**BRANO SELEZIONATO**

⟨

UniCredit – Utile netto per 1.921 mln nel 1H 2021

UniCredit ha archiviato il primo semestre 2021 con un margine di intermediazione pari a 9.085 milioni (+6,3% a/a), a seguito di una dinamica contrapposta dei ricavi core. Il periodo ha registrato un utile netto di 1.921 milioni, beneficiando del calo dei costi e delle rettifiche su crediti (rosso di 2.286 milioni nel primo semestre 2020, impattato dalla contabilizzazione di extra rettifiche legate agli impatti del Covid-19 e altre due componenti one-off negative).

“UniCredit ha fondamenti robusti che poggiano sulla sua impronta geografica unica, sulla forza della rete distributiva e sulla solidità del bilancio. Questi elementi costituiscono una base eccellente per migliorare i risultati e creare valore di lungo termine per tutti i nostri azionisti”.

⟩

**DATI MOSTRATI**
⟨

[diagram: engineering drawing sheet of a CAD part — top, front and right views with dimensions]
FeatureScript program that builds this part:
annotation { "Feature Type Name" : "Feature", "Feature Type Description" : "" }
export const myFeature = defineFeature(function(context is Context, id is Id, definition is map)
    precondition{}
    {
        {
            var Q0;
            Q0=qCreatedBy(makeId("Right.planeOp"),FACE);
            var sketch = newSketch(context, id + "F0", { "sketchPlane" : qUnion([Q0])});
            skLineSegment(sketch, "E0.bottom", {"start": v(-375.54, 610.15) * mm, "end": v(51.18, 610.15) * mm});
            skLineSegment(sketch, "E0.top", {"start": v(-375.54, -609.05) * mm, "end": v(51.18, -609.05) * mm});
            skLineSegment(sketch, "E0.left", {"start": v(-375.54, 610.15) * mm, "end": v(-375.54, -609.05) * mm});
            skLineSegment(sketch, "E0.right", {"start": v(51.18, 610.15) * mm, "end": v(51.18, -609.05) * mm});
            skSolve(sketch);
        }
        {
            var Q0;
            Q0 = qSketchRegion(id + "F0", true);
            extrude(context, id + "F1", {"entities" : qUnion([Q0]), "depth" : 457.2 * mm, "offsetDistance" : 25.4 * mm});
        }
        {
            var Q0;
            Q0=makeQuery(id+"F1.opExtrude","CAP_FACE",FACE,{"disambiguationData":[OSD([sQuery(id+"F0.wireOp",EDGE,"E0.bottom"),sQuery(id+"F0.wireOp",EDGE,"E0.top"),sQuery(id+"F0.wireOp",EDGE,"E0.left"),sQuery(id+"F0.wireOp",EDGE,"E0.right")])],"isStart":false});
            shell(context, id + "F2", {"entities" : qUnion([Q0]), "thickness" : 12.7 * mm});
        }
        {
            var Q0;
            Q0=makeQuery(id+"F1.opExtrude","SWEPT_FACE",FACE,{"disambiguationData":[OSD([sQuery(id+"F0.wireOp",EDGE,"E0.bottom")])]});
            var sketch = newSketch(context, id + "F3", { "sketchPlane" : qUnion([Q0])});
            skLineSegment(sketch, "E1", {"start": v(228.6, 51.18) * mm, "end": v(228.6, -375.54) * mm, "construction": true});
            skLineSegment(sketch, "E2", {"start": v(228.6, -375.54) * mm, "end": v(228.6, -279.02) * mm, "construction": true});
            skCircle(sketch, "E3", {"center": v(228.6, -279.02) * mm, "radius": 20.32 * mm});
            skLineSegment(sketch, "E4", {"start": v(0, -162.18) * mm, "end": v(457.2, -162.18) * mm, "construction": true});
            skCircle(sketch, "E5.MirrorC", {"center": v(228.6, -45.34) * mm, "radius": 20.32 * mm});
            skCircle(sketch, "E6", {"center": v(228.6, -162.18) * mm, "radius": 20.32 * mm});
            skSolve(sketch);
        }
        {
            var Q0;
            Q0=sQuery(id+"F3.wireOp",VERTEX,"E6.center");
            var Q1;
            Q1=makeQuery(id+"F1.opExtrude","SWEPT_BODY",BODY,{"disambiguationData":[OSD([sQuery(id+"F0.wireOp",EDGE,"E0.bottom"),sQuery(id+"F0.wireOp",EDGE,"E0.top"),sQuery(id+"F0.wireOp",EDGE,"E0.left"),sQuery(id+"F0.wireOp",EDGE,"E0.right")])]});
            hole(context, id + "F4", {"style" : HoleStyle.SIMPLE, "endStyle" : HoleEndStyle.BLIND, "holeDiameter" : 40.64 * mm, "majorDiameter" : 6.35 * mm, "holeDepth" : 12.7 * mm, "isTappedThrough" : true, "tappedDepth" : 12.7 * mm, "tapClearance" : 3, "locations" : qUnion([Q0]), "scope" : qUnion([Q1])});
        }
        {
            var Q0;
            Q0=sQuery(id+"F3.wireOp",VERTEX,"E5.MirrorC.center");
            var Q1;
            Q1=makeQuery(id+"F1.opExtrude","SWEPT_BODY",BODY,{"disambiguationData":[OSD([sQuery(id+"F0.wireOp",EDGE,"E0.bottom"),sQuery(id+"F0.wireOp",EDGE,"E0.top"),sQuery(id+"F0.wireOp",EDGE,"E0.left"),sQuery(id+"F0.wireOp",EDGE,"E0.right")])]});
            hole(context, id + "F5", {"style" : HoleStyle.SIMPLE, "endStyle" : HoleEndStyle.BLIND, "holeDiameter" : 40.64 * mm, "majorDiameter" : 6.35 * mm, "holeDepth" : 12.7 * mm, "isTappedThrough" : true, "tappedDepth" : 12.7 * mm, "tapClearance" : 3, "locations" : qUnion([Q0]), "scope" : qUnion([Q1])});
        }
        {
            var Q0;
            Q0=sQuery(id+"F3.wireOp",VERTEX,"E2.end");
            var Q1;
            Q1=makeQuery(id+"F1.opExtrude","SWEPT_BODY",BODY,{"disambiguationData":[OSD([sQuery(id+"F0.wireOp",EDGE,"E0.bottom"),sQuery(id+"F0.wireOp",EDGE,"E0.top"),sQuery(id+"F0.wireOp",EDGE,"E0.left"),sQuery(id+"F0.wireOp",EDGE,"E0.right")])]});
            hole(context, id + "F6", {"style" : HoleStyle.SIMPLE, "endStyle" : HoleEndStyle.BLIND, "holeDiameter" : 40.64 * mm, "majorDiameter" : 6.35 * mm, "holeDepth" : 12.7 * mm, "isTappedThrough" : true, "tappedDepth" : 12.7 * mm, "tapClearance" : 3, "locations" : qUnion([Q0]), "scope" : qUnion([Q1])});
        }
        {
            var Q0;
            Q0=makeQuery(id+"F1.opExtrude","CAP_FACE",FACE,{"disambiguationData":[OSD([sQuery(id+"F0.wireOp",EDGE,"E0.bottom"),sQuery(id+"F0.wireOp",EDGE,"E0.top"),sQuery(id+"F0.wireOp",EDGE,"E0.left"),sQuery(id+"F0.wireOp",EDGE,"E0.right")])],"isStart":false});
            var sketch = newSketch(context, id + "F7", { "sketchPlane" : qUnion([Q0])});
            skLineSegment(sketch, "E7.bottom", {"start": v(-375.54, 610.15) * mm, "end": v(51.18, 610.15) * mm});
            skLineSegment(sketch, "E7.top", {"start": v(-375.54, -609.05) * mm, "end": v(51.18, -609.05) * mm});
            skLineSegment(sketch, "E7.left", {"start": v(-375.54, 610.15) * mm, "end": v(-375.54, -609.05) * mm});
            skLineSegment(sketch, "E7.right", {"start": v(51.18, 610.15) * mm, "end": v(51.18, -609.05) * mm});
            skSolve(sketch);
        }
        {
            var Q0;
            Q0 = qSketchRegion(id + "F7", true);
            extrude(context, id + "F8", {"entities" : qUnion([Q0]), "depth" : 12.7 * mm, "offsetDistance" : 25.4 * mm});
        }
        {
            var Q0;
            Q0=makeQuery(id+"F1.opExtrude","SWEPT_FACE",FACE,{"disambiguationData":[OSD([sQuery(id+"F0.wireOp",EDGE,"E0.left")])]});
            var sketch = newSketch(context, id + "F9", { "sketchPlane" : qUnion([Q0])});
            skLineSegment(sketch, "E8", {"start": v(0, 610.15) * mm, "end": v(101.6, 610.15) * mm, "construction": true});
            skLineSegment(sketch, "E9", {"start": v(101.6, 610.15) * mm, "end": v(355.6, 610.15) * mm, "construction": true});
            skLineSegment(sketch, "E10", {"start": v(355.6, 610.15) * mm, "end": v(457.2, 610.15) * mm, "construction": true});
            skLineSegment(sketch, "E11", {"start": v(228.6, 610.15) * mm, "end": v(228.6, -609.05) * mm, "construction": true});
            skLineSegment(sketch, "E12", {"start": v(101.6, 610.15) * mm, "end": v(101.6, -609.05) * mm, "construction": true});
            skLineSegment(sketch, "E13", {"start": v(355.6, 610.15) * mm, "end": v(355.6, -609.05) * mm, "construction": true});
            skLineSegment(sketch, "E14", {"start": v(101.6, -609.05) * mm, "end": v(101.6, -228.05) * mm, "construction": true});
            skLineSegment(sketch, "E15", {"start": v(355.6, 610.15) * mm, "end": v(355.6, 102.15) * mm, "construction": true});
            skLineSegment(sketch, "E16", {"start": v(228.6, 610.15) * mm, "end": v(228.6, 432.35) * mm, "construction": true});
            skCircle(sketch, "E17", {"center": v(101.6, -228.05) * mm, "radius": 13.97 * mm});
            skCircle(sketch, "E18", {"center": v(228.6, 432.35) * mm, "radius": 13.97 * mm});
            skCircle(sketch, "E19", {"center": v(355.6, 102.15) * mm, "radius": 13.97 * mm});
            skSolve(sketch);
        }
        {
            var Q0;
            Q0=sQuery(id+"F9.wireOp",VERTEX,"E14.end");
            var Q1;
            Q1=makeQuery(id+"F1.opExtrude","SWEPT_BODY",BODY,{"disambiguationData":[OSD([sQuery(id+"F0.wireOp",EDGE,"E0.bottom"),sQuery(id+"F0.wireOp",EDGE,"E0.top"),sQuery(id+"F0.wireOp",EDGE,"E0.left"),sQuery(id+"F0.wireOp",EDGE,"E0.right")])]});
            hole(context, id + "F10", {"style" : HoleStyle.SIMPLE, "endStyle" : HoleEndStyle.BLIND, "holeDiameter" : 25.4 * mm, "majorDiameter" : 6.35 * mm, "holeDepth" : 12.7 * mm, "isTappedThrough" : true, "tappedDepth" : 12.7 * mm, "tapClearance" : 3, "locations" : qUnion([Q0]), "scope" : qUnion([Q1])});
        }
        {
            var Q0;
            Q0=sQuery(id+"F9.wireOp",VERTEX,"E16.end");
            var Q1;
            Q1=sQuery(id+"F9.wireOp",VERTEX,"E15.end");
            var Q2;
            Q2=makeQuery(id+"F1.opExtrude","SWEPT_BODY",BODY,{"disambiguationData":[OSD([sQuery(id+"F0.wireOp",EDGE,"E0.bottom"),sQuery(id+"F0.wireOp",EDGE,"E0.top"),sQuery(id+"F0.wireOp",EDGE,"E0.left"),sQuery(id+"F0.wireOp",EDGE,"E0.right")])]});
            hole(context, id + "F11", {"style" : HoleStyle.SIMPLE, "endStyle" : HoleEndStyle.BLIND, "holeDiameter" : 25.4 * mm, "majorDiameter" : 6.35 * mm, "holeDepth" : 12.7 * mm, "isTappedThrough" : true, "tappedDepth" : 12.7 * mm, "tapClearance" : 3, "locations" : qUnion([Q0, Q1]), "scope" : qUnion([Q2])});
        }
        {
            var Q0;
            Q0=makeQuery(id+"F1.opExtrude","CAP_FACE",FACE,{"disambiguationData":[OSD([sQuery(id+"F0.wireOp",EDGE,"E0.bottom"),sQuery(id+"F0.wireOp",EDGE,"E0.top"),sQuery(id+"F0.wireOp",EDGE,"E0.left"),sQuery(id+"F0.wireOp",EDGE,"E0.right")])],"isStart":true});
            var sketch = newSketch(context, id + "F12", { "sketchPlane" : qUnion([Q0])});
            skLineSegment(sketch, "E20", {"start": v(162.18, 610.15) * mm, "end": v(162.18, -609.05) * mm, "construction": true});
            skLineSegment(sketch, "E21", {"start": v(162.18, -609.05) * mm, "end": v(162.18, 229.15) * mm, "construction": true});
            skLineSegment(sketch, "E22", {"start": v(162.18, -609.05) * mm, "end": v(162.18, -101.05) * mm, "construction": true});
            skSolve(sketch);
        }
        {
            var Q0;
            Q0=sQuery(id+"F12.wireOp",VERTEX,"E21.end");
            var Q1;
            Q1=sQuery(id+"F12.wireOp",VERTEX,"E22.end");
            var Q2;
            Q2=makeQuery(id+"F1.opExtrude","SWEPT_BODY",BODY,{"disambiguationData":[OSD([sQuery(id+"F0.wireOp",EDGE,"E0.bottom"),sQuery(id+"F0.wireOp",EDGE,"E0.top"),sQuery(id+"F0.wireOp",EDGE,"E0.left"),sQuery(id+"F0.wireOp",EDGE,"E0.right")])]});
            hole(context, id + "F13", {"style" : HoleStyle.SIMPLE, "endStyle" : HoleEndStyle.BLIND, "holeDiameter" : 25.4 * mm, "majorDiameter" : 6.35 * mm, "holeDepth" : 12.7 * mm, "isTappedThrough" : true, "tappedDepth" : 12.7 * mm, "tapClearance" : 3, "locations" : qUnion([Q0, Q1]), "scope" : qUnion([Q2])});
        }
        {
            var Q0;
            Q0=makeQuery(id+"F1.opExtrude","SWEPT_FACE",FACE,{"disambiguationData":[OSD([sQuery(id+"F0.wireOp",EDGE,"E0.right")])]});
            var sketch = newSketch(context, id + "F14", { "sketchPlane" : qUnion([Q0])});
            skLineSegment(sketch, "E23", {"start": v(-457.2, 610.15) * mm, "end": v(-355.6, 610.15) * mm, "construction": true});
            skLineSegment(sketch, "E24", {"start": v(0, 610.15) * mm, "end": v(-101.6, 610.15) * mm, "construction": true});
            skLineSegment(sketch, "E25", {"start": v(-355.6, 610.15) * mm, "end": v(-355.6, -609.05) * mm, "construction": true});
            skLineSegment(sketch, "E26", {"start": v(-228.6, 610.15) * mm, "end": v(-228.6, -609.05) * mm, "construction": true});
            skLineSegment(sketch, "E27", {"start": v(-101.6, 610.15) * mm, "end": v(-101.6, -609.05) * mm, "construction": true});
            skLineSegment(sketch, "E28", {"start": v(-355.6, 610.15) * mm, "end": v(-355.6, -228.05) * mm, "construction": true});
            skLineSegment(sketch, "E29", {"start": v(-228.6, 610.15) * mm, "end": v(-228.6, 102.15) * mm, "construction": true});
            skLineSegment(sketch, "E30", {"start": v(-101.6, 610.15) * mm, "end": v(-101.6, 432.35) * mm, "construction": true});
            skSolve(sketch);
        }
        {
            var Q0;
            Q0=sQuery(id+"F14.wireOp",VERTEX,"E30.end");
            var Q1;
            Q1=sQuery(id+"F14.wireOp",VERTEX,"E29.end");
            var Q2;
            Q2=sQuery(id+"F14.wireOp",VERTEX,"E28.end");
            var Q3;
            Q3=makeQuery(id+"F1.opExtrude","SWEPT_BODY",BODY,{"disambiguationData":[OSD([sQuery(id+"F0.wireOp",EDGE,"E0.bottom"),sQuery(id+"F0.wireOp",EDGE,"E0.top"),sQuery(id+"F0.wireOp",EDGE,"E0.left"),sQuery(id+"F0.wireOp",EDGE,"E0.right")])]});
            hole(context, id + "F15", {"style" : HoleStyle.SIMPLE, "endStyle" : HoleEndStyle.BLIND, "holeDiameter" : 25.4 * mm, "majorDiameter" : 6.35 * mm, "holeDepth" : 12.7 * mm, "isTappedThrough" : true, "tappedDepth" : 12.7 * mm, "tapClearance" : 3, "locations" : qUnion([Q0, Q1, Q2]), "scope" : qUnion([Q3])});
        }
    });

⟩

**COMPLETA QUANTO SEGUE**
• A. Rispondi in breve a ciascuna domanda sul brano su UniCredit.
(i) A quanto ammonta il margine di intermediazione del primo semestre 2021?
(ii) Quale risultato aveva chiuso il primo semestre 2020?
(iii) Su quali tre elementi poggiano i fondamenti di UniCredit secondo la dichiarazione tra virgolette?
• B. Per favore, riproduci fedelmente una parte del brano su UniCredit: parti dalle parole "UniCredit ha archiviato" e fermati dopo le parole "componenti one-off negative).".
• C. Prosegui il brano su UniCredit dal punto in cui termina.
I dati provengono da un'altra fonte.

**SOLUZIONI DEGLI ESERCIZI**
• A.
(i) 9.085 milioni (+6,3% a/a).
(ii) Un rosso di 2.286 milioni.
(iii) Sull'impronta geografica unica, sulla forza della rete distributiva e sulla solidità del bilancio.

• B.
UniCredit ha archiviato il primo semestre 2021 con un margine di intermediazione pari a 9.085 milioni (+6,3% a/a), a seguito di una dinamica contrapposta dei ricavi core. Il periodo ha registrato un utile netto di 1.921 milioni, beneficiando del calo dei costi e delle rettifiche su crediti (rosso di 2.286 milioni nel primo semestre 2020, impattato dalla contabilizzazione di extra rettifiche legate agli impatti del Covid-19 e altre due componenti one-off negative).

• C.
È con queste parole che Andrea Orcel, Ceo di UniCredit, ha commentato i conti del primo semestre 2021.

!Abbiamo compiuto iniziali ma significativi progressi nella semplificazione del business, con l’obiettivo di operare con maggiore rapidità e trasparenza. Abbiamo ancora molto da fare e ci focalizzeremo sulla continua riduzione della complessità e sull’accelerazione del processo di digitalizzazione assicurandoci che l’interesse del cliente sia sempre al centro di ogni nostra decisione. C’è un enorme potenziale da valorizzare in UniCredit e guardo con entusiasmo alle opportunità che ci riserva il futuro”, ha aggiunto il manager.

Il margine di intermediazione si è fissato a 9.085 milioni (+6,3% a/a), con una dinamica contrapposta tra le componenti core.

Il margine di interesse è sceso a 4.383 milioni (-10,3%), mentre le commissione nette sono salite a 3.362 milioni (+12,2%). I profitti da trading sono aumentati a 1.064 milioni (+100,8%), mentre gli altri ricavi sono cresciuti a 276 milioni (+112,3%).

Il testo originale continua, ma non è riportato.